[[ Exercise inputs, beginning ]]
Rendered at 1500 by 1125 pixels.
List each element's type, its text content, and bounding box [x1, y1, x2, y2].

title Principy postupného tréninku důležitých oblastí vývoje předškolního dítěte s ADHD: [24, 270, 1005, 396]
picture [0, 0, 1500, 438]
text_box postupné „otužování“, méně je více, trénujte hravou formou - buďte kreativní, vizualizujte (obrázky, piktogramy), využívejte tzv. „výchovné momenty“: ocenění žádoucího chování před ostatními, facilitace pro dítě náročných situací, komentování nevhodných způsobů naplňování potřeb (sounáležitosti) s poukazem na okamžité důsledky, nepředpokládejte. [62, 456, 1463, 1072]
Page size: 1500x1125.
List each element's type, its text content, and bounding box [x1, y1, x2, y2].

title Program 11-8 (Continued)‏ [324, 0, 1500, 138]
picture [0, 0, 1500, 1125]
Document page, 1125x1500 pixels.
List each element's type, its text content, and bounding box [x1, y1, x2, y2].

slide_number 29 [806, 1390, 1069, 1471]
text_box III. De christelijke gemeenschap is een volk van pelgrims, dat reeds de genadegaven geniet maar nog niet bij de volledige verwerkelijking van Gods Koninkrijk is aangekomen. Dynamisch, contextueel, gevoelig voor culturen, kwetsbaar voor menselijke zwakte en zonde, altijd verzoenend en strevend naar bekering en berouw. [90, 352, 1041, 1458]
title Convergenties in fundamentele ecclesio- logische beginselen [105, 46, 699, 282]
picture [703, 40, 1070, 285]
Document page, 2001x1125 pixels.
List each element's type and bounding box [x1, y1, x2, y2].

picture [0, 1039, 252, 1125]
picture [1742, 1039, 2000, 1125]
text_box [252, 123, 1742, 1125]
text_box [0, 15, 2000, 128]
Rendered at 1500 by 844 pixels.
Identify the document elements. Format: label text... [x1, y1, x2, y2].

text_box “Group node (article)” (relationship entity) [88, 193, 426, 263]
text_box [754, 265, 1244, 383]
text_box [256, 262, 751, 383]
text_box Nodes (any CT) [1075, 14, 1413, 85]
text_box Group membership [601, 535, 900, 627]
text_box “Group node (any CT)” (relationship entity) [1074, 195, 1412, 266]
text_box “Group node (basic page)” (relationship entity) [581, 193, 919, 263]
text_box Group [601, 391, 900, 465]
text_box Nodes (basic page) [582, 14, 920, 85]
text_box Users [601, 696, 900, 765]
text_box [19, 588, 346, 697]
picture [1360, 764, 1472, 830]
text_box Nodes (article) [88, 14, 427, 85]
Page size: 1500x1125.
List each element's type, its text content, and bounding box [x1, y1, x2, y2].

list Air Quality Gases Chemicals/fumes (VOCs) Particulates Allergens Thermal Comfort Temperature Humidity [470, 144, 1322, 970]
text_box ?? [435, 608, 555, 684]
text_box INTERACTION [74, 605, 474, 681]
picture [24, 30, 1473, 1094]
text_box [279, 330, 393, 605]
[[ Exercise inputs, end ]]
» Task objective
A copy of each line above that holds the word "pixels" is the expected answer.

» Solution to this exercise
Rendered at 1500 by 1125 pixels.
Document page, 1125x1500 pixels.
Document page, 2001x1125 pixels.
Rendered at 1500 by 844 pixels.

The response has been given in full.